====== TEXT BLOCK


    The SILVER PRICE low today at 3275c looks feisty, but it’s still holding breath. Silver is caught in a range like gold: must hold 3250c, must better 3340c. Meanwhile we wait.

    Don’t misread all this. You are watching the tail-end of a silver and gold correction. Whether by month end or next month, both will come roaring up out of this hole, launching skyward like an Intercontinental Ballistic Missile out of a Nebraska silo. If you have none, you’d better be buying some. If you have some, you’d better be planning to buy more.

    Nasty US dollar index today lost a weighty 26.1 basis points (0.34%) to end at 80.067, barely hanging on above the morale bruising 80 level. Scabby dollar has spent its fuel, but is hovering today, awaiting news from tomorrow’s meeting of the FOMC (Fiends Opposed to Monetary Character). I’ve given up on trying to figure out how markets will react to anything the Fed or its cancerous committees do. Whatever they do, other than shut and bolt the doors and go out of business, will HURT the dollar long term.

============
====== EXTRACTED DATA

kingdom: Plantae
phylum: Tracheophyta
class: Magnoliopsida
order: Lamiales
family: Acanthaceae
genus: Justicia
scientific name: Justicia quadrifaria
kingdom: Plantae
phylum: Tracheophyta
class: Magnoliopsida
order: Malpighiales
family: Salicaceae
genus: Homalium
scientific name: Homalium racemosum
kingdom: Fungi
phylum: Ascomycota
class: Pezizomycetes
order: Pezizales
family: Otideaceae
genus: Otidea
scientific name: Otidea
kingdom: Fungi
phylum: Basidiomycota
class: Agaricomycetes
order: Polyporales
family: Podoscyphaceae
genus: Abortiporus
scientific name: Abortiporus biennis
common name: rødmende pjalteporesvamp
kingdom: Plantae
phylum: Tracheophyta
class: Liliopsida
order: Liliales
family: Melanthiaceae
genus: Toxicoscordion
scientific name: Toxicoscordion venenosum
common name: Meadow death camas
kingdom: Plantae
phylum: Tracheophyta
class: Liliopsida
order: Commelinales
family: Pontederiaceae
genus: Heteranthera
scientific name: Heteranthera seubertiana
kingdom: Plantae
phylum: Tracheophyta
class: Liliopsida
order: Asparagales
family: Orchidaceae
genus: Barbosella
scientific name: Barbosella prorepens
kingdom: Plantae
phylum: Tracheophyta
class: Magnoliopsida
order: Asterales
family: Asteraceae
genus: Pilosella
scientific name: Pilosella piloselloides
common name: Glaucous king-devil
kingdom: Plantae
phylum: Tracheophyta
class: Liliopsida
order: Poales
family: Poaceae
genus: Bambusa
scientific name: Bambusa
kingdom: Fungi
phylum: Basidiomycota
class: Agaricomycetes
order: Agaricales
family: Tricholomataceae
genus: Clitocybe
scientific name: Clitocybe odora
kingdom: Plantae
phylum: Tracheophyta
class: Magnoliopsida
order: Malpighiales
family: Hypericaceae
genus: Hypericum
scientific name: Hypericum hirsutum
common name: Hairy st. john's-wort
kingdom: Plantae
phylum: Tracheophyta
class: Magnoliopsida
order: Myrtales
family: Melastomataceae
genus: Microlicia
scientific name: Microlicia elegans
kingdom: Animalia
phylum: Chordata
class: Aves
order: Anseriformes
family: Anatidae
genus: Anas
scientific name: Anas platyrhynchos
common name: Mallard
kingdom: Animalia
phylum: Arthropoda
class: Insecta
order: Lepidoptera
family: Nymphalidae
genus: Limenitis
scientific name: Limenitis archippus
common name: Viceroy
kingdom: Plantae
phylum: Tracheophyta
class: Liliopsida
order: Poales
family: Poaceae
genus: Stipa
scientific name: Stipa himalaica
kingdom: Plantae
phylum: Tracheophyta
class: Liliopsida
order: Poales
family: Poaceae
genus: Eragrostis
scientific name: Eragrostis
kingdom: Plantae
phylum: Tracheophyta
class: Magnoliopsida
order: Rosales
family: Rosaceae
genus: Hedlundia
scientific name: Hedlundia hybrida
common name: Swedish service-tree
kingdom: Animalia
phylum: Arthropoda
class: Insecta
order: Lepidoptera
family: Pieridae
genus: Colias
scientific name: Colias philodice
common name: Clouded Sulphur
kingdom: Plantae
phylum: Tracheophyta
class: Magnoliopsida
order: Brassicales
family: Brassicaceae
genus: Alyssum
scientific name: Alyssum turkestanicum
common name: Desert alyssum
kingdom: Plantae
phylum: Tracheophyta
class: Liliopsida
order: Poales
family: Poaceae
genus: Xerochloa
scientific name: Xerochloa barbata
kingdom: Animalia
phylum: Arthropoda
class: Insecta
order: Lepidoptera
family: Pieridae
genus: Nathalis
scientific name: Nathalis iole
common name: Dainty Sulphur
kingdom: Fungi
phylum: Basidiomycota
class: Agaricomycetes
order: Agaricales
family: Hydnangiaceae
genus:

============

## QUESTIONS TO ANSWER
[A] From the market commentary on silver and the dollar, list every silver price level it gives in cents.
[B] Carry on the market commentary on silver and the dollar from its last sentence.
The items have nothing to do with the market commentary on silver and the dollar.

## ANSWERS IN ORDER
[A] 3275c, 3250c, 3340c

[B]
    Tomorrow’s question hinges on whether the Fed will continue “Operation Twist” whereby the Fed obstructs, hamstrings, hampers, hinders, hobble, and handcuffs the real economy by suppressing long term interest rates AND continuing to misdirect capital away from truly profitable and useful undertakings. Let me predict that in some transmogrification or other, they will, because the only other answer — stop digging the hole deeper — will never occur to their control-starved brains and Size 1 consciences. (Sizes 1 through 18 consciences fit ringworm fungus, the larger single-celled animalcules, some bacteria, cockroaches, mealy bugs, most worms, planaria, tapeworms and other internal parasites, all the way up to earwigs, ticks, chiggers, leeches, and lamprey eels. Most mammalian consciences are Size 80 or larger.)

    Euro rose 0.5% today to $1.3005, Yen fell 0.2% to 121.20c/Y100.

    US4=Y82.51=E0.7689=0.030 357 oz Ag= 0.000 585 oz Au.

    Stocks bumped up today, apparently expecting good news from the Friends Of Monetary Corruption. Dow gained 78.56 (0.6%) to 13,248.44 (I told y’all, 13,300 is coming). S&P500 added 9.29 (0.65%) to 1,427.84.

    Only question left in what passes for my brain is whether the Dow will drop like a poleaxed steer from 13,300 or race on up to pull in as many poor victims as possible. I hope y’all tie yourselves to the mast and refuse to harken to the Sirens’ song.

    Argentum et aurum comparenda sunt — — Gold and silver must be bought.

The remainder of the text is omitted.